Go to the line containing "left shoulder: (1319, 773)" below; retype it and all following lines exactly, and leave out the pictures.

Exercise material:

== Segment start ==

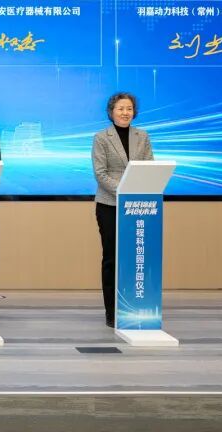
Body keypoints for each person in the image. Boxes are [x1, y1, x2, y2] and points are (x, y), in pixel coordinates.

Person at [91, 92, 154, 328]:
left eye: (129, 108)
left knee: (135, 257)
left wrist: (136, 191)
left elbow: (148, 166)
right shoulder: (101, 138)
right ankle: (112, 311)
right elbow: (100, 173)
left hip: (138, 206)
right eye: (120, 108)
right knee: (112, 258)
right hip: (110, 205)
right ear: (111, 112)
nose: (125, 112)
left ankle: (135, 305)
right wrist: (125, 190)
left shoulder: (142, 136)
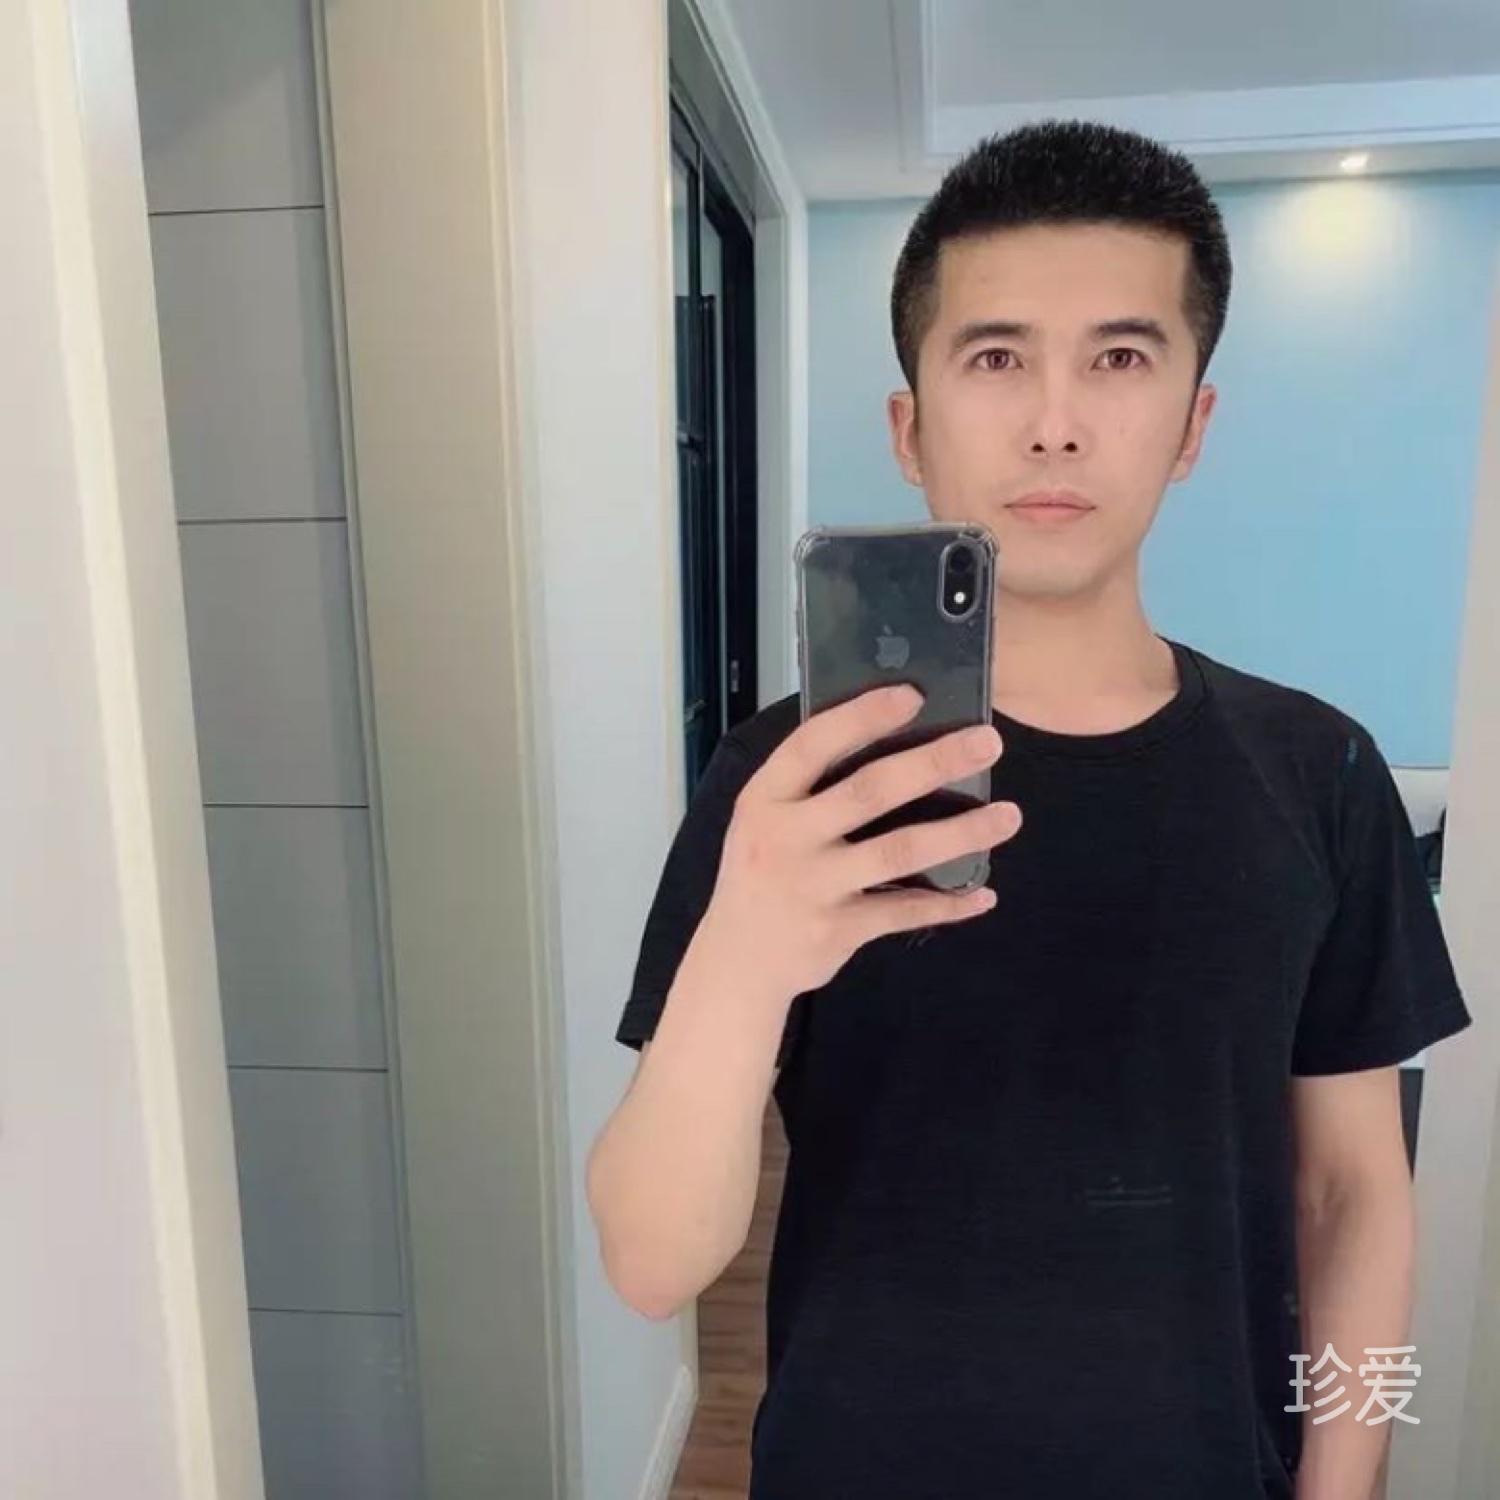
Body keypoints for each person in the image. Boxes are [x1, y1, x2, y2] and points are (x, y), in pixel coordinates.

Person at [586, 120, 1471, 1499]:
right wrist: (746, 953)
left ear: (1194, 425)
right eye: (995, 358)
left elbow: (1350, 1192)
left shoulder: (1319, 773)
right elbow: (652, 1264)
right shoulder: (792, 781)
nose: (1056, 421)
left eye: (1120, 358)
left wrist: (1342, 1488)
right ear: (910, 428)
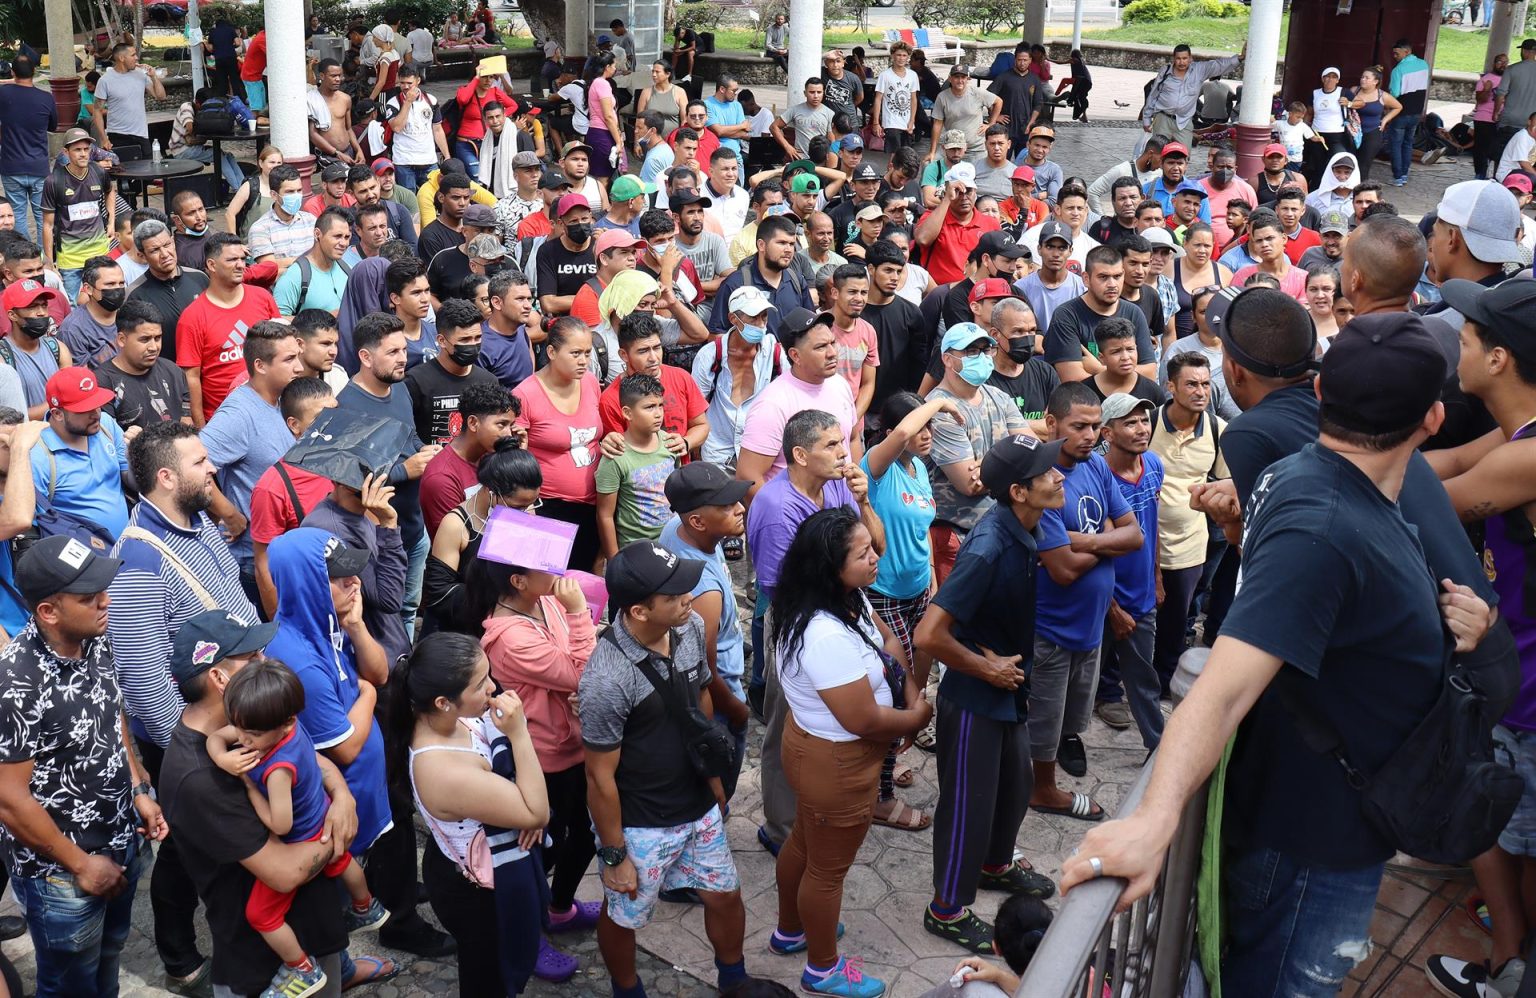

== Segment end ==

The completed task:
left shoulder: (1319, 773)
right elbow: (652, 1264)
right shoulder: (792, 781)
nose: (1056, 421)
left eye: (1120, 358)
left wrist: (1342, 1488)
right ear: (910, 428)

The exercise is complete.